TASK.
Count how many lines of the records contain the string "disambiguationData", with case taken into account, and reply with that number alone.

ENTRIES SUPPLIED.

******

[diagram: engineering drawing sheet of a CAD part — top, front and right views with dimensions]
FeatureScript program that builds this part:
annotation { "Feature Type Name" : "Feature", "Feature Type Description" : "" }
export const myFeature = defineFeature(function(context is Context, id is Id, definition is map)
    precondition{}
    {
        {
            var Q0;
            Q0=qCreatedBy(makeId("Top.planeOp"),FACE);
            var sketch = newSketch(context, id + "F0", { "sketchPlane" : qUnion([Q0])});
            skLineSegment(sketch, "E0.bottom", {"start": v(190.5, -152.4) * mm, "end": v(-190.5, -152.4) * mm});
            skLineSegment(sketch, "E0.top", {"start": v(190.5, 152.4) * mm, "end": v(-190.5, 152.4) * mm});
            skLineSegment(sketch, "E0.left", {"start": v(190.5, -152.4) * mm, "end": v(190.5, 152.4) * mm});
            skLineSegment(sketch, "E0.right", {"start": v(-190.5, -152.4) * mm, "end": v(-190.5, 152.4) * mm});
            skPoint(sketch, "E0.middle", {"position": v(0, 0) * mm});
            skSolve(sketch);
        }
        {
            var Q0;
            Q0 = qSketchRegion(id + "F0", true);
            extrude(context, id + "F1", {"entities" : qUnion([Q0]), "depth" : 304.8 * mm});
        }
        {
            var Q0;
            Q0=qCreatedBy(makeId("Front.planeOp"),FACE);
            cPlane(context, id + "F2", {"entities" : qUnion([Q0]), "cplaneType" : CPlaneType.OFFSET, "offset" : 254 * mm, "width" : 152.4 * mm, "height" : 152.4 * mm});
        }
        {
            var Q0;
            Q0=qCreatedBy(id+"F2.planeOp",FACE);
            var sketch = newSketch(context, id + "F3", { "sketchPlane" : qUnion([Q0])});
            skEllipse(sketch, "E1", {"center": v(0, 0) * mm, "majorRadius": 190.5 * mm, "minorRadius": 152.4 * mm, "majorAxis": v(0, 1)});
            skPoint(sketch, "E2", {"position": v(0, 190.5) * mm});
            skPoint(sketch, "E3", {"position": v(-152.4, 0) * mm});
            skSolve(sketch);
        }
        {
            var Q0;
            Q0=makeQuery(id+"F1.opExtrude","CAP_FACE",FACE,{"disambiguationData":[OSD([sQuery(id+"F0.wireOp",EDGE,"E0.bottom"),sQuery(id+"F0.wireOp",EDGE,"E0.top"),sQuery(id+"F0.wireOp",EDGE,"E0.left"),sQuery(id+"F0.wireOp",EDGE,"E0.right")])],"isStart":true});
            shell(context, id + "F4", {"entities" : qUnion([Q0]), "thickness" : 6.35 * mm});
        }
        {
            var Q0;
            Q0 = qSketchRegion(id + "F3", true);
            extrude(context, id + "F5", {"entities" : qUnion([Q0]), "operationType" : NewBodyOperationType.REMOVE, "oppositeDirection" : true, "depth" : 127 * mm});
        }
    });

******

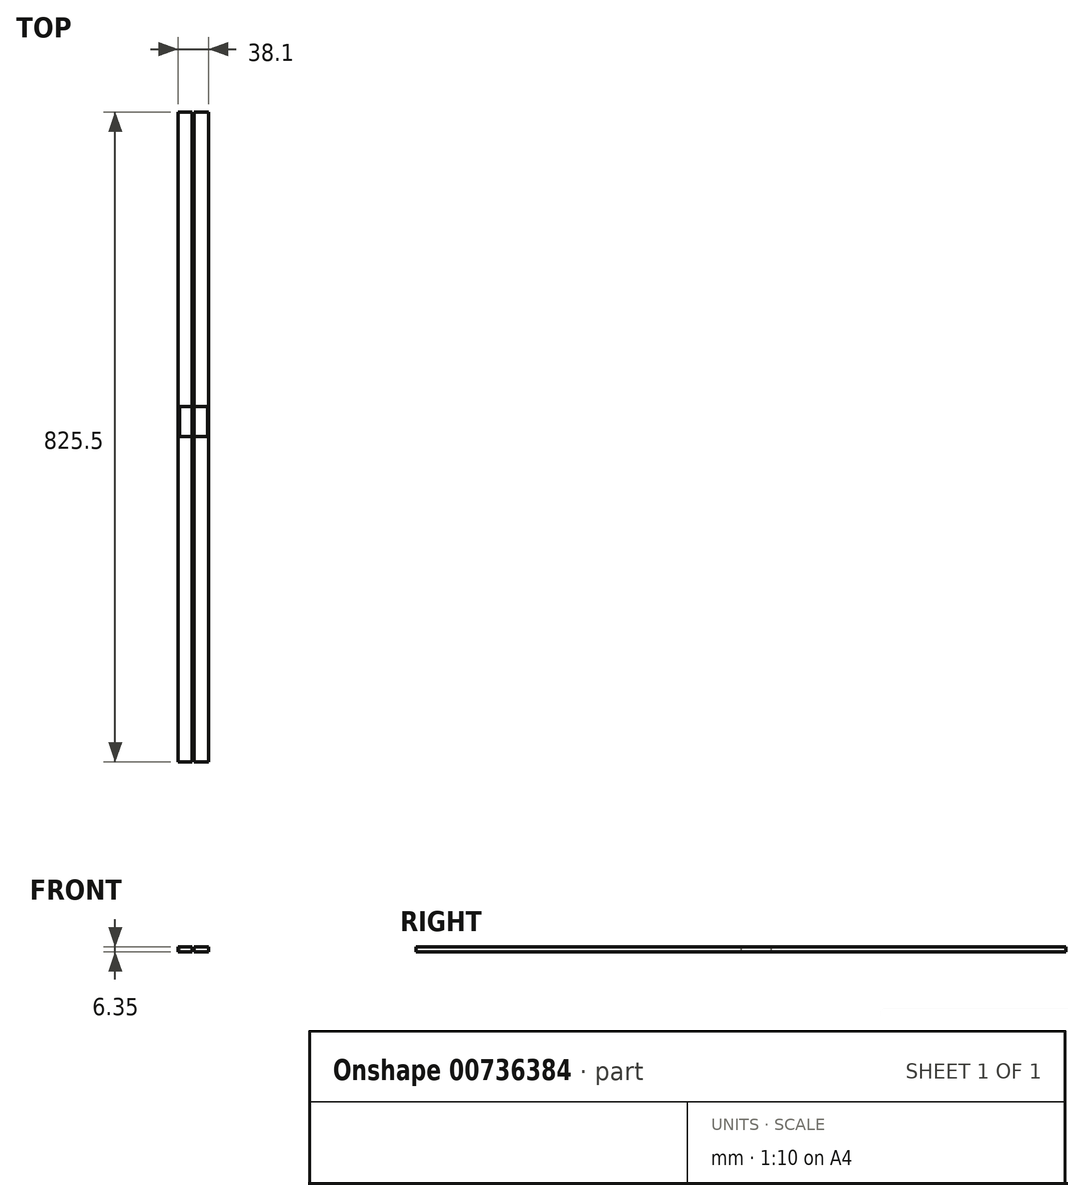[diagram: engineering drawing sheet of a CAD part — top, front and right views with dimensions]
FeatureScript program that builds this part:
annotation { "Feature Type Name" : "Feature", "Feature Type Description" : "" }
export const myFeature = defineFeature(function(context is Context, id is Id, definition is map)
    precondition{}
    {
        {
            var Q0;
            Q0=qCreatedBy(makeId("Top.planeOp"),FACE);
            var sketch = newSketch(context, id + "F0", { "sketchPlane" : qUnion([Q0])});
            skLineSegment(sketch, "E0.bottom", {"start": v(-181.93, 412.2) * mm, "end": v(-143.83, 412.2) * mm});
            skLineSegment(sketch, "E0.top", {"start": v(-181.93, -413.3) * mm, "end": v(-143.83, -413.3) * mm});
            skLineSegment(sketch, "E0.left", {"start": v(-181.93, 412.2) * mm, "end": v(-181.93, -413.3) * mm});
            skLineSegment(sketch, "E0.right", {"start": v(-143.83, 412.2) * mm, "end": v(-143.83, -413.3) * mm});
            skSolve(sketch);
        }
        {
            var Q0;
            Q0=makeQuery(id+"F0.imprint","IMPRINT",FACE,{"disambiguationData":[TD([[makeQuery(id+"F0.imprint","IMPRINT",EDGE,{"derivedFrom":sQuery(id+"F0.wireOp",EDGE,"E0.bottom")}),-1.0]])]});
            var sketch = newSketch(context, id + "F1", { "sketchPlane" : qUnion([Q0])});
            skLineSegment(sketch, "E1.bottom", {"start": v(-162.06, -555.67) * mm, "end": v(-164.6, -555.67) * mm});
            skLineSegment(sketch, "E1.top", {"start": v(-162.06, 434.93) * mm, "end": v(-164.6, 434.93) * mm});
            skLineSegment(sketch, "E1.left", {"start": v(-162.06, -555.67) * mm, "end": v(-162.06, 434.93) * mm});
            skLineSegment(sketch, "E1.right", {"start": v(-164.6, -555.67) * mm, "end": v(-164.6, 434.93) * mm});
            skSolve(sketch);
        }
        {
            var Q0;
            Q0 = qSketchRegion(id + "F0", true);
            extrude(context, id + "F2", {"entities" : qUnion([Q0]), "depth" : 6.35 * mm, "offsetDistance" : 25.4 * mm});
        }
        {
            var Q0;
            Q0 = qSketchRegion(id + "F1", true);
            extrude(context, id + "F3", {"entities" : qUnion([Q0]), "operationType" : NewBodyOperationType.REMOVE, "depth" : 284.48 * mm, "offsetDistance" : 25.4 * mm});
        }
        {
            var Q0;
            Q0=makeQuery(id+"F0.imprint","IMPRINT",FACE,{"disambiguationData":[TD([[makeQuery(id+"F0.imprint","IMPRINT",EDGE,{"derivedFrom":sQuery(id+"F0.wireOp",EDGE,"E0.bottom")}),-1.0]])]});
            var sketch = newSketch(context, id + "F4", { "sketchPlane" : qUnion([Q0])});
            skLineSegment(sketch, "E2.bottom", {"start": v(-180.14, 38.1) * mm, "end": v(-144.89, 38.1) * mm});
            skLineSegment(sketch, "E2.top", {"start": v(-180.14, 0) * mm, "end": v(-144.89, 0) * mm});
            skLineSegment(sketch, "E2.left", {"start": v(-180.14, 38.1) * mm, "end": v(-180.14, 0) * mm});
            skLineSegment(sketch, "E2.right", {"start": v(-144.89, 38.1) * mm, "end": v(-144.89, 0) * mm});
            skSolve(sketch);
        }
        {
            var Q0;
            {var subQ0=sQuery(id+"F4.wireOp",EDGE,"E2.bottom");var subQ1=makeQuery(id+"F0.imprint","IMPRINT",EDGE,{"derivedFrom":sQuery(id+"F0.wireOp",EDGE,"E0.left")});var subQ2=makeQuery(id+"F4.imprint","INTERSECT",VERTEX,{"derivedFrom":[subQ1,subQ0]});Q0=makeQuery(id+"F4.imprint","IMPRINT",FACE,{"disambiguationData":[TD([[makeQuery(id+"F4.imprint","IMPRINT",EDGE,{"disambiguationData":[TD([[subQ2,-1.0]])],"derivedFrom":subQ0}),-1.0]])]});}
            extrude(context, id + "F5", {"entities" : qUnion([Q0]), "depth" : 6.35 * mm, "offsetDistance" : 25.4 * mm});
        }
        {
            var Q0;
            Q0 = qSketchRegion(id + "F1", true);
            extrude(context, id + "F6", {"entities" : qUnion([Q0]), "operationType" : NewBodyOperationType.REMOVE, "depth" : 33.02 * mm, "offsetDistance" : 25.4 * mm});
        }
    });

******

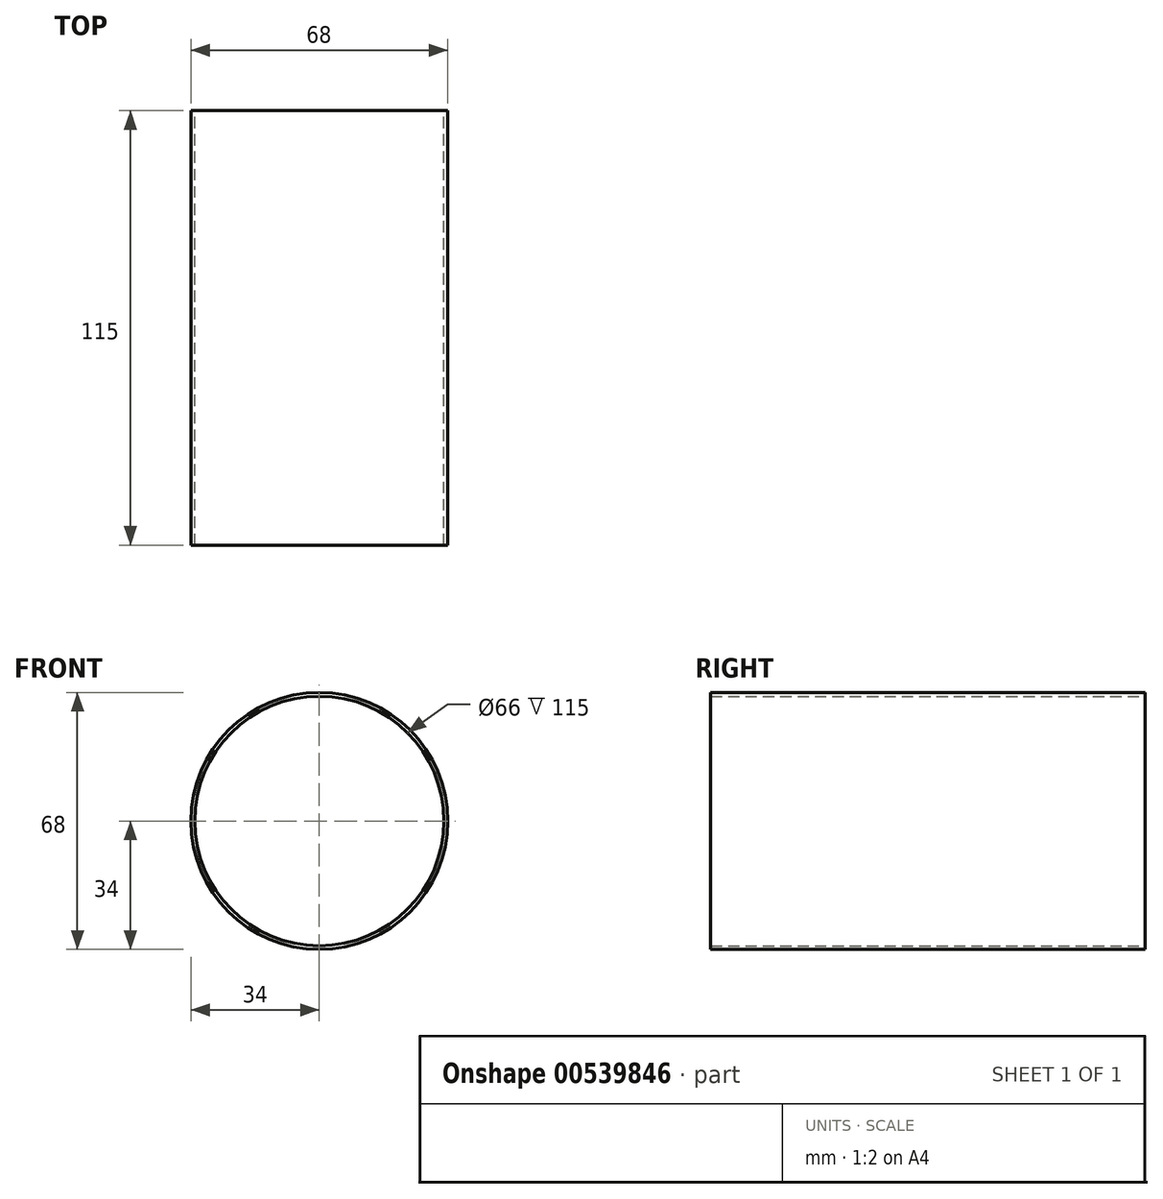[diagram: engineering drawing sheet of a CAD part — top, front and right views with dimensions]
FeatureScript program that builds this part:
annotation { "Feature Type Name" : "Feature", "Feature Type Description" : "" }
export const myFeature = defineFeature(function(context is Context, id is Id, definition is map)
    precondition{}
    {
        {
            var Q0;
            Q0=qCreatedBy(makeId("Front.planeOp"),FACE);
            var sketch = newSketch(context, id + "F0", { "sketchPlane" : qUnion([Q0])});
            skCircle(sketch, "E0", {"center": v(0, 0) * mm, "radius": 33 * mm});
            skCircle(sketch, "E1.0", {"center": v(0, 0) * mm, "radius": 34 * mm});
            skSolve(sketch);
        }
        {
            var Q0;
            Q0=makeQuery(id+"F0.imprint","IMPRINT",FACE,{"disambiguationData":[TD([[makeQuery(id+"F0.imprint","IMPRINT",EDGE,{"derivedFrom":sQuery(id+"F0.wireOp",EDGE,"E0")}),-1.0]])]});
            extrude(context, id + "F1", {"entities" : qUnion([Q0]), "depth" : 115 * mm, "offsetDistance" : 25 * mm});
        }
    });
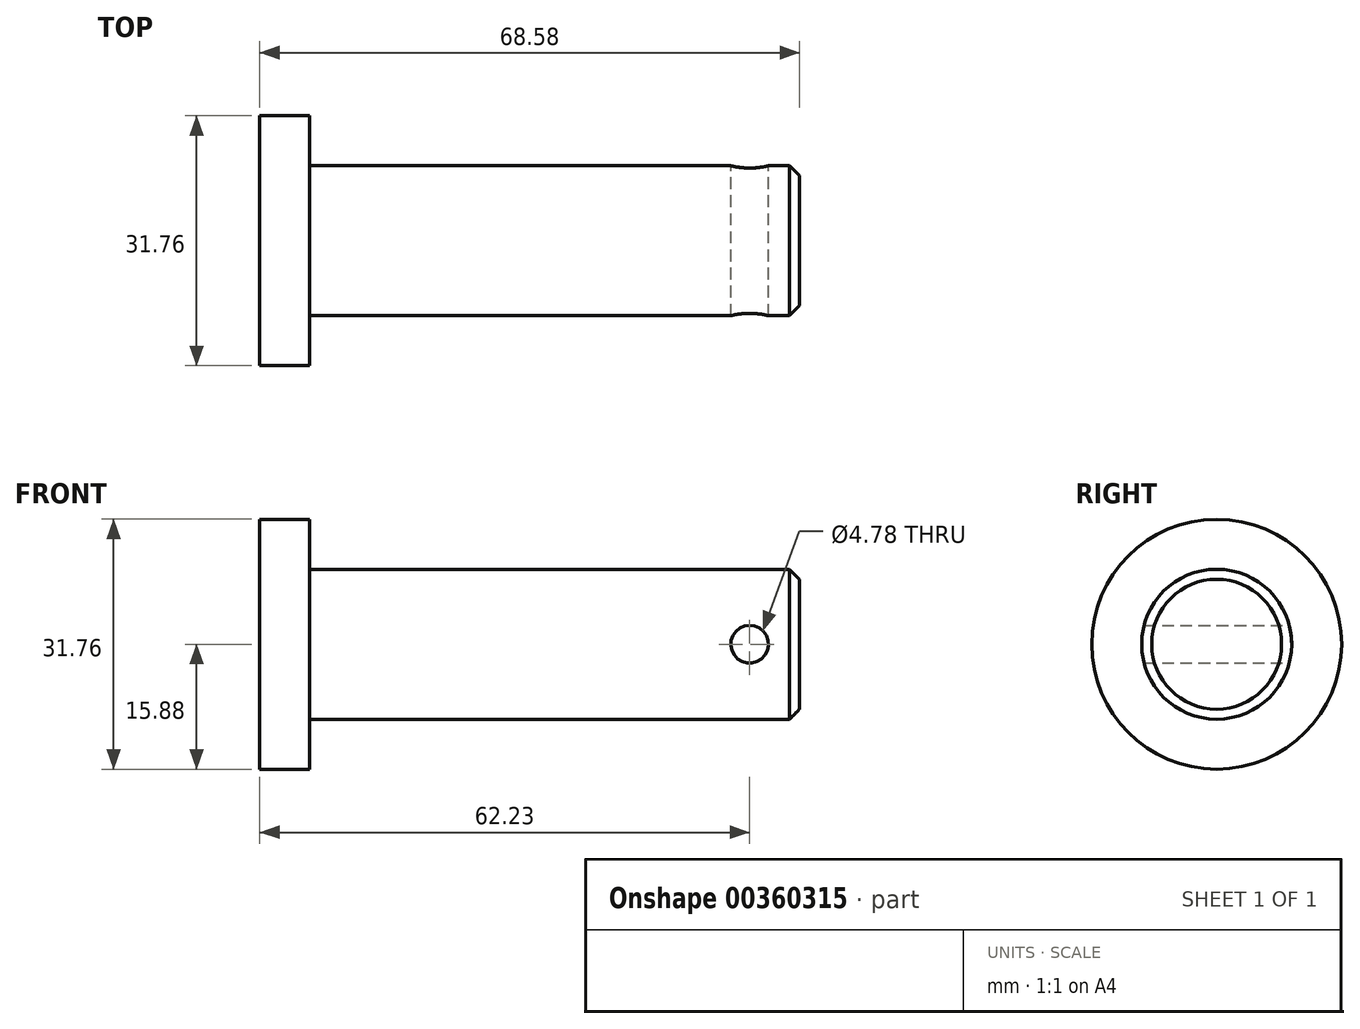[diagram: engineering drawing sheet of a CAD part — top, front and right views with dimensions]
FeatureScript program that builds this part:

******

FINAL ANSWER.
5